**Short exercise:**
Swap every "Q0" in the records below for "query0" and write them out again with nothing else changed. Leave the pictures out of your answer.

Stored data:
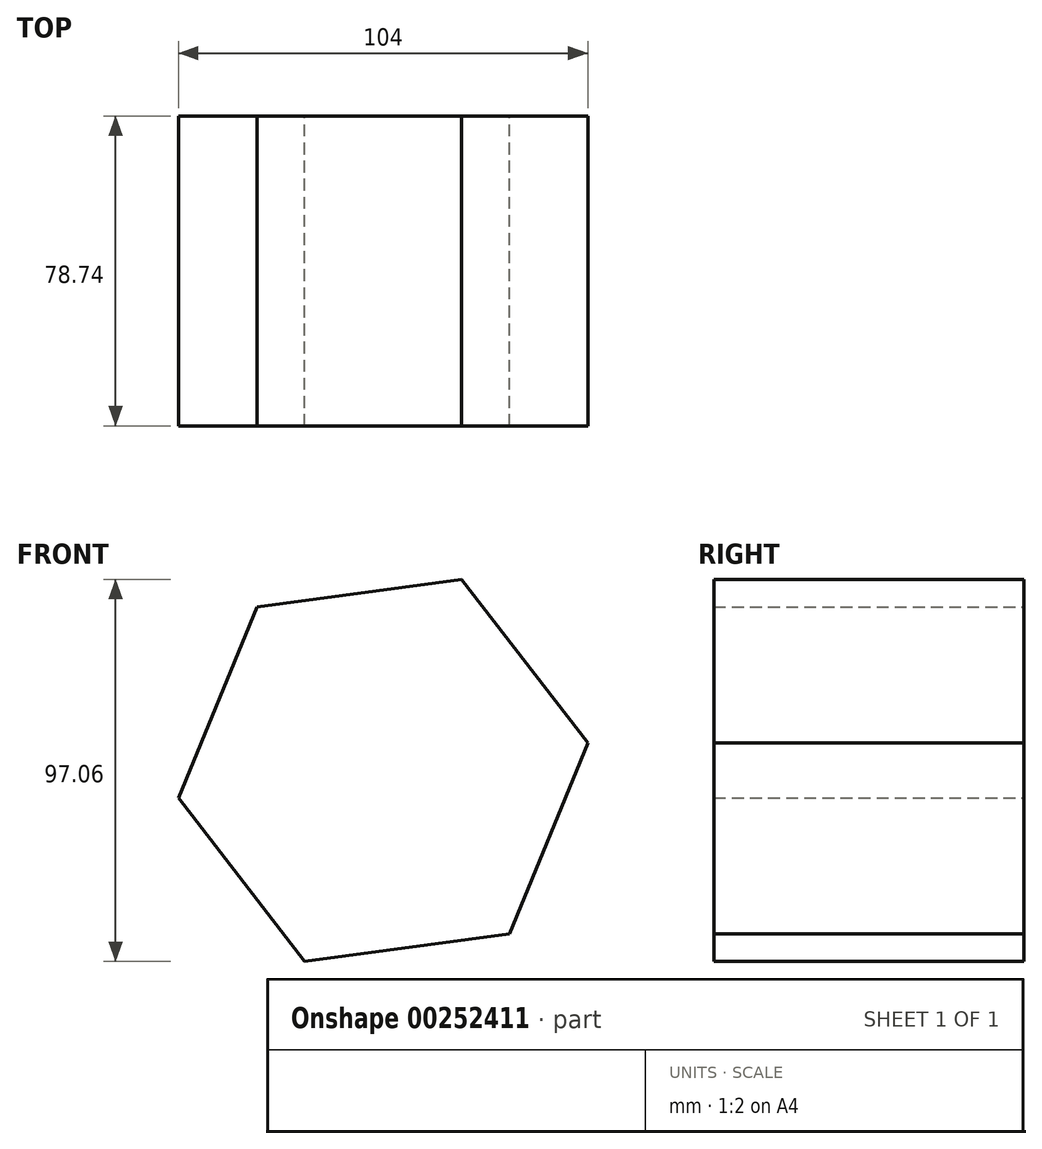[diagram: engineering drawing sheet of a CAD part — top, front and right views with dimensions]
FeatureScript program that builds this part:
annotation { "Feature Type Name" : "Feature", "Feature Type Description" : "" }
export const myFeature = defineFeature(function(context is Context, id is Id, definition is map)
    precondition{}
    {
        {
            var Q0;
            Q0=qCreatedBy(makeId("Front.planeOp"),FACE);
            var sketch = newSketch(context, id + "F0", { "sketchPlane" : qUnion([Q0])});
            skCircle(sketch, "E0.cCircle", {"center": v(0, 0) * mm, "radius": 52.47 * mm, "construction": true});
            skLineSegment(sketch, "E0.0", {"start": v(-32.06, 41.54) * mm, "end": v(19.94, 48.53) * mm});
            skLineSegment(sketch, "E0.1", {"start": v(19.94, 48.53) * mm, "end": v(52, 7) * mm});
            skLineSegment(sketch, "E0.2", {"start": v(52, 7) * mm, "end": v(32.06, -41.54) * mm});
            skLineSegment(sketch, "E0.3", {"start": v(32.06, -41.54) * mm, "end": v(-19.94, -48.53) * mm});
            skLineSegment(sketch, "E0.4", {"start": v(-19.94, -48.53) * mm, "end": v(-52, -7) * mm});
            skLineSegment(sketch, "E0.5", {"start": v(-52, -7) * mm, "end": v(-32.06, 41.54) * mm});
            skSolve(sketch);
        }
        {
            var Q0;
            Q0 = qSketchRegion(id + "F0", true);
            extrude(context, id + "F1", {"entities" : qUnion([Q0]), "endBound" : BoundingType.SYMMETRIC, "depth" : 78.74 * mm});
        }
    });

**Response to the exercise:**
[diagram: engineering drawing sheet of a CAD part — top, front and right views with dimensions]
FeatureScript program that builds this part:
annotation { "Feature Type Name" : "Feature", "Feature Type Description" : "" }
export const myFeature = defineFeature(function(context is Context, id is Id, definition is map)
    precondition{}
    {
        {
            var query0;
            query0=qCreatedBy(makeId("Front.planeOp"),FACE);
            var sketch = newSketch(context, id + "F0", { "sketchPlane" : qUnion([query0])});
            skCircle(sketch, "E0.cCircle", {"center": v(0, 0) * mm, "radius": 52.47 * mm, "construction": true});
            skLineSegment(sketch, "E0.0", {"start": v(-32.06, 41.54) * mm, "end": v(19.94, 48.53) * mm});
            skLineSegment(sketch, "E0.1", {"start": v(19.94, 48.53) * mm, "end": v(52, 7) * mm});
            skLineSegment(sketch, "E0.2", {"start": v(52, 7) * mm, "end": v(32.06, -41.54) * mm});
            skLineSegment(sketch, "E0.3", {"start": v(32.06, -41.54) * mm, "end": v(-19.94, -48.53) * mm});
            skLineSegment(sketch, "E0.4", {"start": v(-19.94, -48.53) * mm, "end": v(-52, -7) * mm});
            skLineSegment(sketch, "E0.5", {"start": v(-52, -7) * mm, "end": v(-32.06, 41.54) * mm});
            skSolve(sketch);
        }
        {
            var query0;
            query0 = qSketchRegion(id + "F0", true);
            extrude(context, id + "F1", {"entities" : qUnion([query0]), "endBound" : BoundingType.SYMMETRIC, "depth" : 78.74 * mm});
        }
    });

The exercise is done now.